__PROVIDED DATA__.
_ _ _

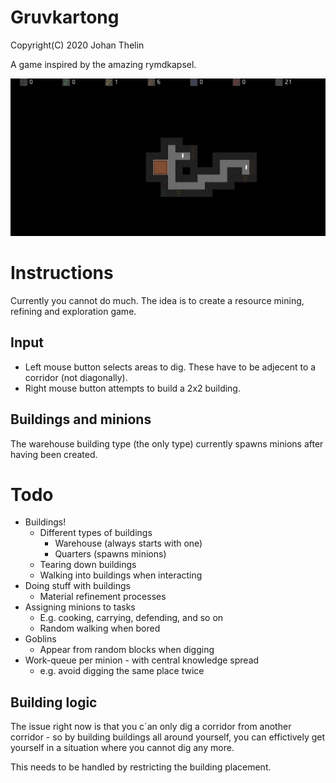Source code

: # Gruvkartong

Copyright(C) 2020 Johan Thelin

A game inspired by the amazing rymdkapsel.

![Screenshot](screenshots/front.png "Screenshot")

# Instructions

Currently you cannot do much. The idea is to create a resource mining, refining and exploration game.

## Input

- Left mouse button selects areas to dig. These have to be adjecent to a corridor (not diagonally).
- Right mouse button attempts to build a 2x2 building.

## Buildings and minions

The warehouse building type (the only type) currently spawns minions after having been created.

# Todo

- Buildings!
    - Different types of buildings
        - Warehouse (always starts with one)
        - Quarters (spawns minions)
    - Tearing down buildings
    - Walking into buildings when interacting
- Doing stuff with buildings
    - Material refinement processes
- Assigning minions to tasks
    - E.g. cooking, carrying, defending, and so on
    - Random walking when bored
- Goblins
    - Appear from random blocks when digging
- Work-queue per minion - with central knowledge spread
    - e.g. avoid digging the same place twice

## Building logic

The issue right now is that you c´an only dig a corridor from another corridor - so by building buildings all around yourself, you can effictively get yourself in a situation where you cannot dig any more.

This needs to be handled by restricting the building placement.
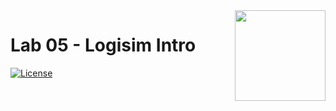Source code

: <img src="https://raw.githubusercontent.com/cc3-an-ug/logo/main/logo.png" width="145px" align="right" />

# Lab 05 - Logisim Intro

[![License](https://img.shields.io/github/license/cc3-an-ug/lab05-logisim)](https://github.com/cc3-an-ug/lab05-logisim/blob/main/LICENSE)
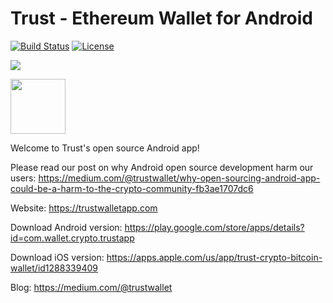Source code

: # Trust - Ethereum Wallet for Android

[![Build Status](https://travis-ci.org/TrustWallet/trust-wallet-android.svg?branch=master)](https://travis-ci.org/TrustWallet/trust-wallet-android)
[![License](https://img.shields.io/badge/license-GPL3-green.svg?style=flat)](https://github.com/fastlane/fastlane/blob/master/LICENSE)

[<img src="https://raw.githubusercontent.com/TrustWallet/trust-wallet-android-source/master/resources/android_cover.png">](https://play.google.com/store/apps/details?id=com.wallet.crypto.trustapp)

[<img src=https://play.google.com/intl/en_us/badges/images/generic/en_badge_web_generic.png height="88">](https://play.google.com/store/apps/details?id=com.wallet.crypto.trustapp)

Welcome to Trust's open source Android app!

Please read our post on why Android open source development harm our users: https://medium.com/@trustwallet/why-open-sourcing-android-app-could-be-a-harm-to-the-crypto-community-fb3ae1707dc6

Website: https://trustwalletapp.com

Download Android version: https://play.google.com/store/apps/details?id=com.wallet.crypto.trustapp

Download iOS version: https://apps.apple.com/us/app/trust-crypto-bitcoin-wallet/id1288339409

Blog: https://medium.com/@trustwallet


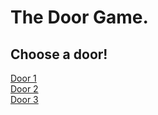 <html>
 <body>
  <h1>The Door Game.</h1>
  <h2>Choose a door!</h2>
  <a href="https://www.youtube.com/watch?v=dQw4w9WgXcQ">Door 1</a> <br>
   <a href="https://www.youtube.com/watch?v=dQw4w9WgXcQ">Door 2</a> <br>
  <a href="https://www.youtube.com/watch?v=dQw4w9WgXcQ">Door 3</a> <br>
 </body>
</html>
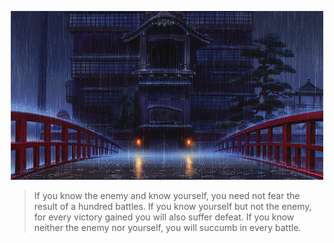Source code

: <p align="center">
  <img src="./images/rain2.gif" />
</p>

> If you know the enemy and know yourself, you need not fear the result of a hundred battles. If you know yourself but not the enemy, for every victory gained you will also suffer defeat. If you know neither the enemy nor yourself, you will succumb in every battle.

_ _ _

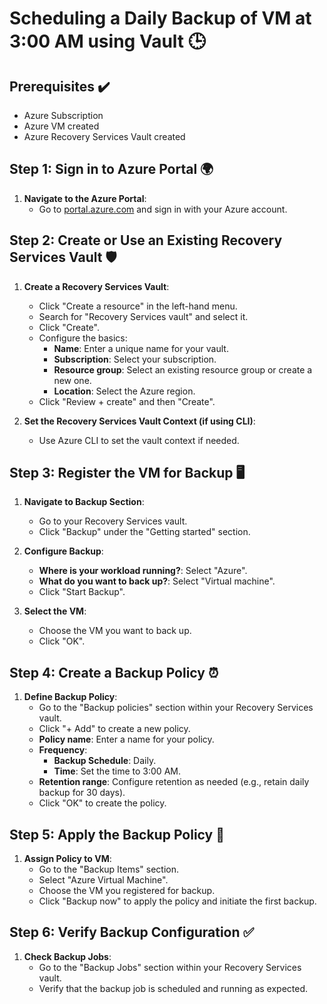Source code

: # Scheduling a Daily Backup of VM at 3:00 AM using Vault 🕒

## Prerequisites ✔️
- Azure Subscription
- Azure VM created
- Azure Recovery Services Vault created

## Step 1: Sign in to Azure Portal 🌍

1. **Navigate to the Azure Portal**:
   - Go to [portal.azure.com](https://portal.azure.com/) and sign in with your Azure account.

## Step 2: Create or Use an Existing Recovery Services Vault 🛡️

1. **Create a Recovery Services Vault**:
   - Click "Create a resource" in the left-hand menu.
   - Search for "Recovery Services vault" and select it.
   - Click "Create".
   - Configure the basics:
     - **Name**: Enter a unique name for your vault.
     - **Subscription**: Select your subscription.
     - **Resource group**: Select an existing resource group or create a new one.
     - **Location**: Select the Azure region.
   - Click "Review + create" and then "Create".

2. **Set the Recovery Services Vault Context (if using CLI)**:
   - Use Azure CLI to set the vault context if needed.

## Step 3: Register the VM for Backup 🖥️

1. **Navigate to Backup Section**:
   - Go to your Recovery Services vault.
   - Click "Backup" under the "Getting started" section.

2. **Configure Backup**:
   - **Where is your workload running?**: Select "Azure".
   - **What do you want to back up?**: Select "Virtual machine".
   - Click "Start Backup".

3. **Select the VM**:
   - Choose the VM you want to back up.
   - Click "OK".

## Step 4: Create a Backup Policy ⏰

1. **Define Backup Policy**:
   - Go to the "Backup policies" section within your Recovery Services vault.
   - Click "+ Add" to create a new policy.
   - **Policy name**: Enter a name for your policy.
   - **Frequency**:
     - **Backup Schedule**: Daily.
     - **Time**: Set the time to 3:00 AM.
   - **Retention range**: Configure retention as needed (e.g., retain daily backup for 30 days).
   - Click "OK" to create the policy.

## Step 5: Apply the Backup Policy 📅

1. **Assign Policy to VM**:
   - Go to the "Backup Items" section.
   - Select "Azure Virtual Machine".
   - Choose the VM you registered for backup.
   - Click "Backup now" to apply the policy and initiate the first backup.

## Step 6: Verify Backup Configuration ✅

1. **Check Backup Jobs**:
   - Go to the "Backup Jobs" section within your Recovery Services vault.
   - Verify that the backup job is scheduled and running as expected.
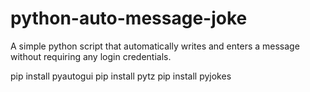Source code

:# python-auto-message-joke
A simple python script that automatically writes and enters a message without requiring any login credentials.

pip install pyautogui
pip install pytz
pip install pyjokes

_ _ _

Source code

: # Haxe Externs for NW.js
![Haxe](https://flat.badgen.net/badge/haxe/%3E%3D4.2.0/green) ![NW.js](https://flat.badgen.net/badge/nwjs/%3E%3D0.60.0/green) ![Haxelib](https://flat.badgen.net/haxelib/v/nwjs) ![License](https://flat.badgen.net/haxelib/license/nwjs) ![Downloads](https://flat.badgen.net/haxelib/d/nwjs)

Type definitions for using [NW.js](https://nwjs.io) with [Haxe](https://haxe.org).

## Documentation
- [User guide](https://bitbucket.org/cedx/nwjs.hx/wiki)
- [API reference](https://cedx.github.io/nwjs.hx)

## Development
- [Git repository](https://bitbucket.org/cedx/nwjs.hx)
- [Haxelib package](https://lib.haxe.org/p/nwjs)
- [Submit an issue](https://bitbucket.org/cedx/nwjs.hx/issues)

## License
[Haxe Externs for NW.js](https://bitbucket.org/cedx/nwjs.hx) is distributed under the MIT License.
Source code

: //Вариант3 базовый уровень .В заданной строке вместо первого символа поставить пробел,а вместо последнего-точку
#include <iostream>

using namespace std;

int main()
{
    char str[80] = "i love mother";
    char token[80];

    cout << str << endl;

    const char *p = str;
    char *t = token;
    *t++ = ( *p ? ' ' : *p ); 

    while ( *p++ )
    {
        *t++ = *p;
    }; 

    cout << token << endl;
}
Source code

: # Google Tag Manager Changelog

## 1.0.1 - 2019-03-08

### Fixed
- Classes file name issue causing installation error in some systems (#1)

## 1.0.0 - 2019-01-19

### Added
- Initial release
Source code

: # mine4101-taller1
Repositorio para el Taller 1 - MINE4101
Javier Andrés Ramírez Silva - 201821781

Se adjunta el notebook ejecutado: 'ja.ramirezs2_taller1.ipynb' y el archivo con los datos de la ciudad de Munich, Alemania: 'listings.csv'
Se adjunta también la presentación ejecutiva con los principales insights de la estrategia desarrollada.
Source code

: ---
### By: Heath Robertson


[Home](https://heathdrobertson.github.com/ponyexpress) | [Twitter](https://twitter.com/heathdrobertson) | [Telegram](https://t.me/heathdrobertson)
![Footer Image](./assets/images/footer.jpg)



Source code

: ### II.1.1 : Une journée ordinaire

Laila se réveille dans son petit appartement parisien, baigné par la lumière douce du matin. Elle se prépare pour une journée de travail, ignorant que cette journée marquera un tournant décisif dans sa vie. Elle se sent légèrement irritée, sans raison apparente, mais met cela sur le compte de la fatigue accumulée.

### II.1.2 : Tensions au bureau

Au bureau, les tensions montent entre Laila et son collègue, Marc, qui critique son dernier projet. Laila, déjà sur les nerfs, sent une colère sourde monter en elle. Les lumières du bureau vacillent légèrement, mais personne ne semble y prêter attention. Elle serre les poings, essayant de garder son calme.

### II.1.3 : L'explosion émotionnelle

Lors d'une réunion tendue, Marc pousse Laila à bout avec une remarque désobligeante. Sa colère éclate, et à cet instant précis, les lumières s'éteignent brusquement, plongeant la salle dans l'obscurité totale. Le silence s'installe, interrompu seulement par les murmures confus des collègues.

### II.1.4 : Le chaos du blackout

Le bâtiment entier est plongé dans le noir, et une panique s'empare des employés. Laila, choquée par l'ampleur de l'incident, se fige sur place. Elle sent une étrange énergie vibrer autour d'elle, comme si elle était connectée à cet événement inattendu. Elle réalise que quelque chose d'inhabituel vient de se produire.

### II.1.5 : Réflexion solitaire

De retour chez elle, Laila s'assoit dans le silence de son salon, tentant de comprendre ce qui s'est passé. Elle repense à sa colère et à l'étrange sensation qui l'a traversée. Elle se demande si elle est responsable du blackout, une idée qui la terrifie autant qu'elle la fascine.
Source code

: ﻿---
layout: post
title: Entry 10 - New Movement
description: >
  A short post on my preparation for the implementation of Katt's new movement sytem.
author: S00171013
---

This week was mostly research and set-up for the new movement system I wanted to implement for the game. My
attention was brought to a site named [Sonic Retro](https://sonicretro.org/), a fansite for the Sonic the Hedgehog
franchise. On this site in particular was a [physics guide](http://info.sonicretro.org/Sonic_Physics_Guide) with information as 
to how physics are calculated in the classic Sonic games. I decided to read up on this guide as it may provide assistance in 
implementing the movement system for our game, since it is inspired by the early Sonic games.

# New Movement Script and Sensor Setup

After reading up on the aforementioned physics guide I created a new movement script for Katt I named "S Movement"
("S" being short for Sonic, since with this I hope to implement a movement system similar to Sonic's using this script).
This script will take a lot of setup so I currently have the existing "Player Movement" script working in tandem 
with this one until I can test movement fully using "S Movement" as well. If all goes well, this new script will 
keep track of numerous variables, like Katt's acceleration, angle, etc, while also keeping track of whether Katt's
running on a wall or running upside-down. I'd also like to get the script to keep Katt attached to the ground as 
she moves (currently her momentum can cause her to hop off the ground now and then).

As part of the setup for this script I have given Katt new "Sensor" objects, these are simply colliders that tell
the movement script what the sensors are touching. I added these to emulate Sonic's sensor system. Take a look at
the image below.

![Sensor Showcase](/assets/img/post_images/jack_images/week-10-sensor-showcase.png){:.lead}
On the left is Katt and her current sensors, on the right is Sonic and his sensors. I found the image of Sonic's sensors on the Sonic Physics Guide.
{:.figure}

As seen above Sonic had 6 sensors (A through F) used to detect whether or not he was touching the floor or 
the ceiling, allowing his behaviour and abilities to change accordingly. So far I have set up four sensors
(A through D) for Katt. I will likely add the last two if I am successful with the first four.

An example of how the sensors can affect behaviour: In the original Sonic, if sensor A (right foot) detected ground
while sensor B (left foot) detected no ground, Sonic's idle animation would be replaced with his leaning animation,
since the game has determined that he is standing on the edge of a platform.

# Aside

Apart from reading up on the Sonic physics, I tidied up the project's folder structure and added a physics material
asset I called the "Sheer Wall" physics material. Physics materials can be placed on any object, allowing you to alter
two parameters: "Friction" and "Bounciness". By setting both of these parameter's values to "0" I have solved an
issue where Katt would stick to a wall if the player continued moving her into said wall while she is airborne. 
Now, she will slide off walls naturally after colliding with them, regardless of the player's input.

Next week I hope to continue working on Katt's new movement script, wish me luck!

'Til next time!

_ _ _

__JOB__. The answer is a count and nothing more: lines above that contain "adjunta".

__TASK SOLUTION__. 2